Paper short abstract
This paper reflects on the different dynamics surrounding my potentially complicit or respectful silences that I feel compelled to engage across field sites, from Vietnam, where I am perceived as a ‘foreigner other’ to Israel, where I can pass as a ‘native insider.’
Paper long abstract
Silence is polysemous, spanning affective, moral, political, and temporal dimensions (Shohet forthcoming 2026). In this paper, I juxtapose my own and interlocutors’ silences in the field to examine these dimensions, using a phenomenological approach. I reflect on how my positionality as a neo-colonial ‘foreigner other’ during fieldwork in Vietnam, or as a ‘halfie’ or ‘native insider’ (Abu-Lughod 1991; Narayan 1993) during fieldwork in Israel, shapes the complicit or respectful silences and ‘refusals’ (Simpson 2007) I engaged in, both during fieldwork and in the ethnographic writing process. I use these reflections to discuss anthropology’s implicit hierarchies regarding who or what constitute an “appropriate” or “accepted” subject for ethnographic research. I conclude that stakeholders’ claims about academic freedom and freedom of speech may reveal more about who they believe should count as a ‘moral self’ or legitimated community, than they do about ‘silence’ and ‘silencing’ as neutral or objective entities in the world.
Paper short abstract
This paper examines how everyday objects mediate speech and silence in a Romanian diasporic community in Madrid. Focusing on the orange, it shows how sensory memories of socialism enable migrants to express belonging, loss, and eastalgia through tacit, embodied practices rather than words.
Paper long abstract
This paper examines how everyday objects mediate forms of speech and silence within a small Romanian diasporic community in the Madrid area. Romanian migration to Spain intensified after 1989, becoming one of the most significant post-socialist mobility trajectories and giving rise to long-standing, cohesive migrant communities.

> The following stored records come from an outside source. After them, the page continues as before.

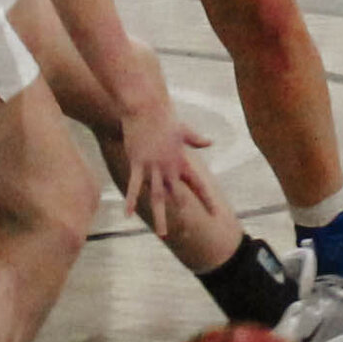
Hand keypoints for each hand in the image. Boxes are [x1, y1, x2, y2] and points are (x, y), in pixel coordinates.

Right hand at [118, 85, 218, 238]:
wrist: (144, 106)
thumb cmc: (163, 115)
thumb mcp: (184, 129)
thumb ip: (196, 139)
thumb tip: (211, 141)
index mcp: (181, 160)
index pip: (198, 184)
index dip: (207, 200)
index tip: (215, 214)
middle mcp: (169, 167)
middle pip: (177, 195)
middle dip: (183, 213)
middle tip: (189, 233)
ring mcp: (152, 166)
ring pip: (157, 197)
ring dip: (160, 217)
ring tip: (163, 235)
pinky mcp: (138, 163)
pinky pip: (134, 186)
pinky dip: (131, 200)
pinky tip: (127, 215)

Many Romanians migrated prior to Romania’s accession to the European Union, during a period of restricted mobility and material scarcity. Limited in what they could bring with them, migrants encountered difficulties in articulating loss, belonging, and continuity through material means. In this context, memories and sensory experiences became key sites through which what could not always be openly spoken: due to social marginalization, post-socialist legacies, or everyday precarity, was nonetheless expressed. Ordinary objects thus acquired layered, emic meanings, functioning as silent yet powerful communicative devices within the community.
Focusing on one such artifact (Seremetakis, 1994)— the orange. This paper traces how its meanings shift across historical periods and social positions. Although mundane and readily available in Spain, the orange carries dense symbolic significance for this Romanian micro-diaspora, evoking memories of scarcity, privilege, and desire shaped by late socialism. Drawing on interview excerpts, the analysis highlights sensorial memories and forms of eastalgia (Boym, 2001), showing how migrants negotiate speech and silence through everyday sensory practices. By attending to what is communicated without words, the paper contributes to broader discussions on how silence becomes a mode of expression in polarized social and political contexts.